The remaining fields of meta
roiMultimaskAAL - vector containing ROI indices of each voxel in the AAL atlas (or 0 if not in the atlas)
roiMultimaskGordon - vector containing ROI indices of each voxel in the Gordon atlas (or 0 if not in the atlas)
roisAAL - key of ROI names in the AAL atlas
roisGordon - key of ROI names in the Gordon atlas
roiColumnsAAL - columns of voxels in each ROI in the AAL atlas (one ROI per cell)
roiColumnsGordon - columns of voxels in each ROI in the Gordon atlas (one ROI per cell)
are used to construct smaller versions of the examples matrix segmented according to one of two atlases:
-
AAL - [Tzourio-Mazoyer, N. et al., "Automated anatomical labeling of activations in SPM using a macroscopic anatomical parcellation of the MNI MRI single-subject brain". Neuroimage, 15(1), 273-289 (2002)]
-
Gordon - [Gordon, E.M. et al. "Generation and Evaluation of a Cortical Area Parcellation from Resting-State Correlations". Cereb. Cortex 26, 288-303 (2016)]

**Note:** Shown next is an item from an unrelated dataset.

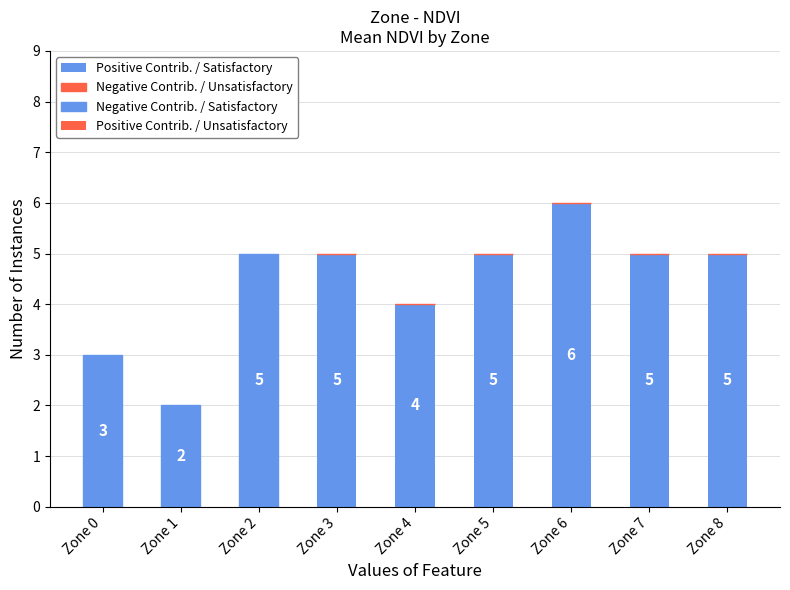

Which has a higher value, Zone 6 or Zone 2?

Zone 6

The following steps will create the reduced dataset for the Gordon 2016 atlas used in the paper:
indicesInGordon = find(meta.roiMultimaskGordon);
examplesGordon = examples(:,indicesInGordon);
voxelROI = meta.roiMultimaskGordon(indicesInGordon);
and you can use voxelROI to identify the ROI each voxel came from (via meta.roisGordon).
Experiments 2 and 3
The files for experiments 2 and 3 have a similar format to those of experiment 1. If you load the file for experiment 2
load examples_384sentences.mat;
whos
you will see the following variables
examples 384x201011s
keyPassageCategory 1x24
keyPassages 96x1
keySentences 384x1
labelsPassageCategory 96x1
labelsPassageForEachSentence 384x1
labelsSentences 384x1
meta 1x1
The matrix examples is similar to that described for experiment 1; the main difference is having 384 rows, corresponding to 384 sentences. The struct meta can be used to reduce the dataset and obtain voxel
locations in different atlases, as described above.

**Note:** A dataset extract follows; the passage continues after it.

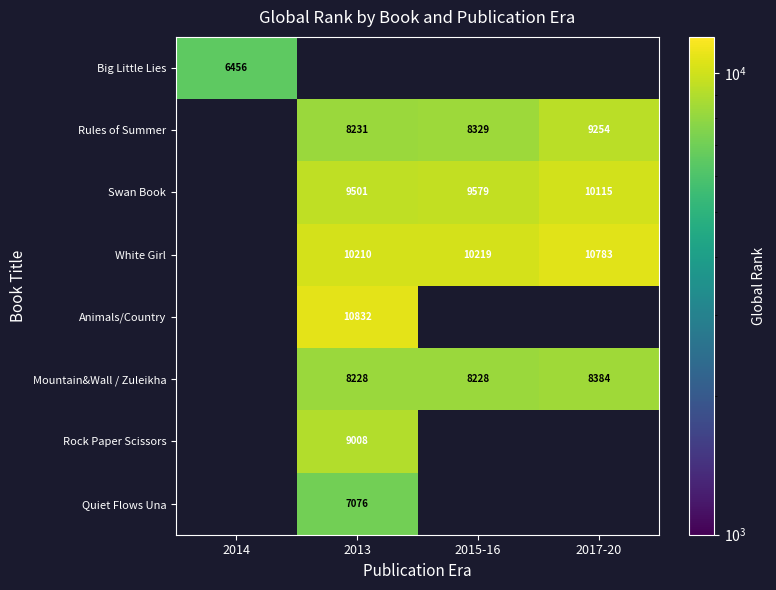

Is it true that Quiet Flows Una equals 9598 at 2013?

False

There are three separate sets of numeric labels: labelsSentences (which sentence, key in keySentences), labelsPassageForEachSentence (which passage each sentence came from, passage topic key in
keyPassages), and labelsPassageCategory (the superordinate topic in experiment 2, the topic in experiment 3, since there are multiple passages with the same topic; key in keyPassageCategory).
Datasets (processed NIfTI data)
Processed datasets in NIfTI format will be made available at a future date.